Sang ayah, Jacksen F. Tiago, memberikan respons yang bijak terhadap insiden ini.
Sebagai catatan, Timnas Indonesia U-24 harus menutup perjuangannya di Asian Games 2022 setelah mengalami kekalahan dari Uzbekistan di babak 16 besar dengan skor 0-2. Di tengah kekalahan itu, Hugo Samir mengalami momen yang tidak mengenakkan.
Pada menit ke-112 pertandingan, Hugo Samir harus mengakhiri permainannya setelah mendapatkan kartu merah, yang berarti dia harus meninggalkan lapangan. Insiden ini kemudian memicu berbagai komentar rasis dari netizen yang mengecamnya.
Jacksen F. Tiago, sang ayah, memberikan tanggapan yang bijak atas perlakuan rasis yang dialami oleh anaknya. Melalui akun Instagram story-nya, ia merespons para netizen yang melakukan tindakan rasisme terhadap Hugo Samir.
“Mereka menyebut kami mo****t. Namun saya yakin mereka semua menginginkan hidup kami yang indah dan penuh kesuksesan. Manusia tidak pernah lempar batu ke pohon yang tidak berbuah,“ kata Jacksen F Tiago dalam unggahan Instagram Story-nya.
Pernyataan ini mengindikasikan bahwa Hugo Samir mungkin menjadi sasaran komentar rasis karena prestasinya yang mencolok.
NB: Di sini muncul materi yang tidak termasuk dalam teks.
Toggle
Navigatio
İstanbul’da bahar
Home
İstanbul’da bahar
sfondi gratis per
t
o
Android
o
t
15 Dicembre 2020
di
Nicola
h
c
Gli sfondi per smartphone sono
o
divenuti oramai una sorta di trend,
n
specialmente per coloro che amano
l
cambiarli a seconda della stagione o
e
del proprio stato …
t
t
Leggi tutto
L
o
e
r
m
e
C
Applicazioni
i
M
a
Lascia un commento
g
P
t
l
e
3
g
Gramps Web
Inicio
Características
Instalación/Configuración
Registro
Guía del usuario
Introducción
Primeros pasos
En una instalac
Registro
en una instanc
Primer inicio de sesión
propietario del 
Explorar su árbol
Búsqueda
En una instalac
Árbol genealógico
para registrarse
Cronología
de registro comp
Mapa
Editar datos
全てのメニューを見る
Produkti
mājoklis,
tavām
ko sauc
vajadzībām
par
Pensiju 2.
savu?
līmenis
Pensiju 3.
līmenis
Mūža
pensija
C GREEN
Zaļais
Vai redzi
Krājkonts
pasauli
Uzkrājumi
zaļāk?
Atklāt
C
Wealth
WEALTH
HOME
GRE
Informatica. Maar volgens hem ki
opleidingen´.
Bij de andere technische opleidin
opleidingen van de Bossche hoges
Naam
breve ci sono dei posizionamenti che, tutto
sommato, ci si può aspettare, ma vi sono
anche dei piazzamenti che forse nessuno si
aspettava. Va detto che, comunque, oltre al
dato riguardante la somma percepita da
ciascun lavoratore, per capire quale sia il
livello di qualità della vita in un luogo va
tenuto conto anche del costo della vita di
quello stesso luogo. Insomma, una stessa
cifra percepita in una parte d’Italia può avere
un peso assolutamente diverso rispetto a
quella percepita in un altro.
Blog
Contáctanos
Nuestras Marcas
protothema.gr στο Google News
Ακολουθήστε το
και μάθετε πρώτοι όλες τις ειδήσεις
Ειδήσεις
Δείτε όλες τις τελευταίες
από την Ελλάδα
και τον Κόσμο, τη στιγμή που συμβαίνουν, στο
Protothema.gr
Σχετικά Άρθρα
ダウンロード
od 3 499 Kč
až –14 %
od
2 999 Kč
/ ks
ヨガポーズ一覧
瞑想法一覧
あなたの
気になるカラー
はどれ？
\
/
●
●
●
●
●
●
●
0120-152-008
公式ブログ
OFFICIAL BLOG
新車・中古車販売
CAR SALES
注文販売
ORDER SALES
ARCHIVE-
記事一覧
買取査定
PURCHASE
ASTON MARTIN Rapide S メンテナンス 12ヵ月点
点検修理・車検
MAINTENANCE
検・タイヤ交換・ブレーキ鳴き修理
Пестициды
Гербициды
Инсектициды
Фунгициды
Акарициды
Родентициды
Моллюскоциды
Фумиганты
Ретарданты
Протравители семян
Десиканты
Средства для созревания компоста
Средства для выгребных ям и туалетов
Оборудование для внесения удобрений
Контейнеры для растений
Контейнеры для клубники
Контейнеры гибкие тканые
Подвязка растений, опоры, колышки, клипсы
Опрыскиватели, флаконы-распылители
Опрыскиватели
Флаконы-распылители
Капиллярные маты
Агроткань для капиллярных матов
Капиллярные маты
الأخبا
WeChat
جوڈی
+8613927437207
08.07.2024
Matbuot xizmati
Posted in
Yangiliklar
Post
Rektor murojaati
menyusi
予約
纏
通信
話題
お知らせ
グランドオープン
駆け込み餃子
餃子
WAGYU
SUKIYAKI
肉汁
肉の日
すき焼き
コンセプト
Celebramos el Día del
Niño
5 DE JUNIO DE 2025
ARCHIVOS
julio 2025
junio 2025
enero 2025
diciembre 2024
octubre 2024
Jacksen F. Tiago bahkan mencoba untuk mencolek dua terduga pelaku rasis dengan panggilan "orang-orang rasis kecil."
Meskipun insiden rasisme ini sangat disayangkan, Timnas Indonesia U-24 akhirnya dibubarkan.
Para pemain kini telah kembali ke klub masing-masing untuk mempersiapkan diri menghadapi kompetisi selanjutnya dalam BRI Liga 1 2023/2024.